Scotland has areas of land contamination left behind from a time when little or no consideration was given to the impact of industrial activities on the environment.
We support local authorities to enforce the statutory regime for cleaning up historically contaminated land, and support the Scottish Environmental Protection Agency (SEPA) to deal with 'special sites' and pollution of the water environment.
The Contaminated Land Advisory Group informs and advises us on land contamination matters and issues as they relate to Scotland.
The contaminated land regime is designed to:
- protect human health and the environment
- facilitate the re-use of brownfield sites
- promote the regeneration of urban areas
The regime requires sites to be prioritised to ensure that those posing unacceptable risks are tackled first. This helps to bring polluted land back into beneficial use, especially in areas where commercial redevelopment is not likely to bring this about.
The regime follows the polluter-pays principle, meaning those responsible for the land or the polluting activity are expected to pay for remediation wherever this is practical. Pollution from existing industrial sites is strictly controlled.
The amount of contaminated and polluted land in Scotland has been steadily decreasing as many high-value sites have been cleaned up as part of redevelopment projects. The regime builds on this progress by providing a route for remediation of sites of low development value, or where there are other barriers to redevelopment.
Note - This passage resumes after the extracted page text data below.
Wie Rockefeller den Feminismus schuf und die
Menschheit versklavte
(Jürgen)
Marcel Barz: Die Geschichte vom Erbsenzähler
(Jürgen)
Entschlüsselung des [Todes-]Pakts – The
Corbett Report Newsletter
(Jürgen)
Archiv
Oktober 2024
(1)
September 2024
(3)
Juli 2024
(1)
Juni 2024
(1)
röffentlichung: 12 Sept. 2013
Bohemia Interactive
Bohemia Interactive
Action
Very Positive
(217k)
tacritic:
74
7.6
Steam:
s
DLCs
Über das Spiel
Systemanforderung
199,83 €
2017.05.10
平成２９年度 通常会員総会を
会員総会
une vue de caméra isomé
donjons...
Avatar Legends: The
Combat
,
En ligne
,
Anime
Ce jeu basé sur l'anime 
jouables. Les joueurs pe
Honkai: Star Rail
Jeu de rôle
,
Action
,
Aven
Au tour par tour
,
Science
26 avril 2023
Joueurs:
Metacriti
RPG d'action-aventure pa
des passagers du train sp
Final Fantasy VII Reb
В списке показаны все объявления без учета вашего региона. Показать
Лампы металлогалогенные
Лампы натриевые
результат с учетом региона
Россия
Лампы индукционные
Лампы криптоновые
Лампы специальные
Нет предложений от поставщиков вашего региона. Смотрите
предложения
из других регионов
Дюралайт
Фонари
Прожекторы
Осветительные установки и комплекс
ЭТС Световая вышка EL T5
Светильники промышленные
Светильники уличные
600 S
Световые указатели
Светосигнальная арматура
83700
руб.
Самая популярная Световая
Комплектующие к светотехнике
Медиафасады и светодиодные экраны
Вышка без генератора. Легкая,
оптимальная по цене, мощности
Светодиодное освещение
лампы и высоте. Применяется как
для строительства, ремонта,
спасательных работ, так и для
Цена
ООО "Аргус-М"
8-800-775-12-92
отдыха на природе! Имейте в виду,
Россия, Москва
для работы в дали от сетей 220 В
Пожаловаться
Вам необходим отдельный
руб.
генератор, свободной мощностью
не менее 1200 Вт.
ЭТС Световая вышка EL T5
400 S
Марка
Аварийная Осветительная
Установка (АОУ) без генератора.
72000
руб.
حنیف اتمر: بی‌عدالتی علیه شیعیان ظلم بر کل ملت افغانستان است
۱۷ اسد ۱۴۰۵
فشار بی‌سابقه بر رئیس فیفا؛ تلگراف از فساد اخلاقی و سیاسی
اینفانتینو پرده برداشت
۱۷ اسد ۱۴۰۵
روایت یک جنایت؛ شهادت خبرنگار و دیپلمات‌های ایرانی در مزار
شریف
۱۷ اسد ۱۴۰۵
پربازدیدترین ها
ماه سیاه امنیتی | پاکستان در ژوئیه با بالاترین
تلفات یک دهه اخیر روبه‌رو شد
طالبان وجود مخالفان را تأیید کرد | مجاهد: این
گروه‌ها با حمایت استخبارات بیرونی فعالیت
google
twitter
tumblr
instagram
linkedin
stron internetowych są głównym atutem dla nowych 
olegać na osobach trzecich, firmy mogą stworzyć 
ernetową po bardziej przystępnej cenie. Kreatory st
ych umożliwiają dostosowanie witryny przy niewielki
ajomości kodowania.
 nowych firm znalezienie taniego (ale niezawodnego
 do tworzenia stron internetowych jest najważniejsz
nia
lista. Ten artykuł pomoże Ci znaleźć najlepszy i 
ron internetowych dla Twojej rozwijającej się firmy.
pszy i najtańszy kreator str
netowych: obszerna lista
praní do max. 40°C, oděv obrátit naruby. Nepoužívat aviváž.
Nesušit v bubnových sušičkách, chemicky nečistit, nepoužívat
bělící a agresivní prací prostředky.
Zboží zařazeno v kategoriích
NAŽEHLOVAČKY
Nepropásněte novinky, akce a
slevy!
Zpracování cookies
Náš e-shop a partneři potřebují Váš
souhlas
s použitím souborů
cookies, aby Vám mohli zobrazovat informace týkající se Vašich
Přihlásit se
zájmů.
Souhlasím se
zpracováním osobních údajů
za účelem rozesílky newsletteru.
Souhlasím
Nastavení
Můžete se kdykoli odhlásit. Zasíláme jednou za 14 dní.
The statutory regime for cleaning up historically contaminated land came into force in July 2000.
Guidance is contained within Environmental Protection Act 1990 - Part IIA Contaminated Land: statutory guidance edition 2.
Radioactive contaminated land
The Radioactive Contaminated Land (Scotland) Regulations 2007 established a separate but closely related regime for radioactive contaminated land.
We have also published Radioactive Contaminated Land (Scotland) Regulations 2007: statutory guidance.